Fish Audio S2 demonstrates state-of-the-art performance across objective and subjective benchmarks:

Objective Metrics:
- Seed-TTS-Eval: Achieved leading WER scores (0.54% Chinese, 0.99% English), outperforming S1 and competitors like CosyVoice 3 and Qwen3-TTS.
- Multilingual (Minimax/CV3): Lowest WER in 11/24 languages on the Minimax testset and highest speaker similarity (SIM) in 17/24.
- Long-Form: Lowest WER/CER and stable speaker consistency (low SIM-Std) on the Long-TTS-Eval benchmark.
Subjective & Instruction Benchmarks:
- Audio Turing Test (ATT): Achieved a posterior mean of 0.483 (indistinguishable from human), improving to 0.515 with instruction rewriting, surpassing previous SOTA.
- Emergent TTS Eval: Achieved an 81.88% win rate against baselines, particularly excelling in paralinguistics (91.61%) and syntactic complexity.
- Fish Audio Instruction Benchmark: Demonstrated a 93.3% tag-activation rate and a quality score of 4.51/5.0, significantly outperforming Fish Audio S1 in both Chinese and English.
Inference Performance:
- RTF: 0.195 (5x faster than real-time).
- TTFA: < 100ms.
- Throughput: >3000 acoustic tokens/sec under high concurrency.

5. Significance

Fish Audio S2 represents a significant leap forward in open-source TTS by bridging the gap between large language model capabilities and high-fidelity audio generation.
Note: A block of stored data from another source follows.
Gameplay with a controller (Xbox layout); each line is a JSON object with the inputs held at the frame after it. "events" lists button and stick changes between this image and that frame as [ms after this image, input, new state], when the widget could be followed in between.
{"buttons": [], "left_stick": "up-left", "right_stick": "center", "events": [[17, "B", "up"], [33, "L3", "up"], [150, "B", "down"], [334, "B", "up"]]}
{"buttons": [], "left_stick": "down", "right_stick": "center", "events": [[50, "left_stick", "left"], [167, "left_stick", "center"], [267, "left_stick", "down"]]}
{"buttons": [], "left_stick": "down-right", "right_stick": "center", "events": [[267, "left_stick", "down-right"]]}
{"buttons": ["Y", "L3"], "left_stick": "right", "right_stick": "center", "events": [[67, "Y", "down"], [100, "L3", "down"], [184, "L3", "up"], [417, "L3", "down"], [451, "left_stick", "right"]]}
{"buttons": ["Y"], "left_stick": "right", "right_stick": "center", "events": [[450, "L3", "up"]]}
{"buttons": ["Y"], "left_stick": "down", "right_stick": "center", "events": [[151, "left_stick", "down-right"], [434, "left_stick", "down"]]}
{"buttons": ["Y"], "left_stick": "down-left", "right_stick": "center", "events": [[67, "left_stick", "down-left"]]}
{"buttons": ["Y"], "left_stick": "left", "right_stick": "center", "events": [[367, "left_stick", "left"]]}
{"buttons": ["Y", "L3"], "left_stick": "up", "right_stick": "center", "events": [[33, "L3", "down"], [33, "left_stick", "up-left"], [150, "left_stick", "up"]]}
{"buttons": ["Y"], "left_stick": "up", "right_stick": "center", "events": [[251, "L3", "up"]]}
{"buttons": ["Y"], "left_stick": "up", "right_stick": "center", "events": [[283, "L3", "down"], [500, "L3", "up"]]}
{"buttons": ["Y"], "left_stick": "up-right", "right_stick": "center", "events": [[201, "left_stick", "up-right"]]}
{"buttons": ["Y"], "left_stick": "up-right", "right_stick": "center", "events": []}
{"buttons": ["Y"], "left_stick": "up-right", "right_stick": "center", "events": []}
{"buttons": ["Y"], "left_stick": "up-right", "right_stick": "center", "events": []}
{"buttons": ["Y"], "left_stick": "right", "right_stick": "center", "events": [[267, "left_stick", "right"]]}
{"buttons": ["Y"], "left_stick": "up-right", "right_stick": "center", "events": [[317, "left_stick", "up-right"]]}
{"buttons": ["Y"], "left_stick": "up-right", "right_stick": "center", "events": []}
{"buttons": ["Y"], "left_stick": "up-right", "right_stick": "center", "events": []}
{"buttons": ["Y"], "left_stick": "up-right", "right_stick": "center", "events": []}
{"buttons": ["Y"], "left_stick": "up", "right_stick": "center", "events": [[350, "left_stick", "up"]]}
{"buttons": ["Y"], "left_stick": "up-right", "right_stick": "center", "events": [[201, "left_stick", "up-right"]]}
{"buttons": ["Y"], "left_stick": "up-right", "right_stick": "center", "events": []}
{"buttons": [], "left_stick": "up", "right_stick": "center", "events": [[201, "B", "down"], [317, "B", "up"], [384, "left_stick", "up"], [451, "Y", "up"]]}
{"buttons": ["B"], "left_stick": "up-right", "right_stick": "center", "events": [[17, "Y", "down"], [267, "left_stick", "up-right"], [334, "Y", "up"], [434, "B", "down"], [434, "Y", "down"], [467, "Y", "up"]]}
Paradigm Shift: It moves TTS from rigid, token-based control to natural language instruction following, making voice synthesis more accessible and expressive.
Scalability: The dual-purpose data pipeline solves the bottleneck of creating high-quality, instruction-rich datasets, offering a blueprint for future RL-aligned audio models.
Production Readiness: By achieving ultra-low latency and high throughput via SGLang integration, it makes high-quality, controllable TTS viable for real-time applications like chatbots, live dubbing, and interactive audiobooks.
Community Impact: The open release of weights, code, and a production-grade engine lowers the barrier to entry for researchers and developers, fostering rapid innovation in the field.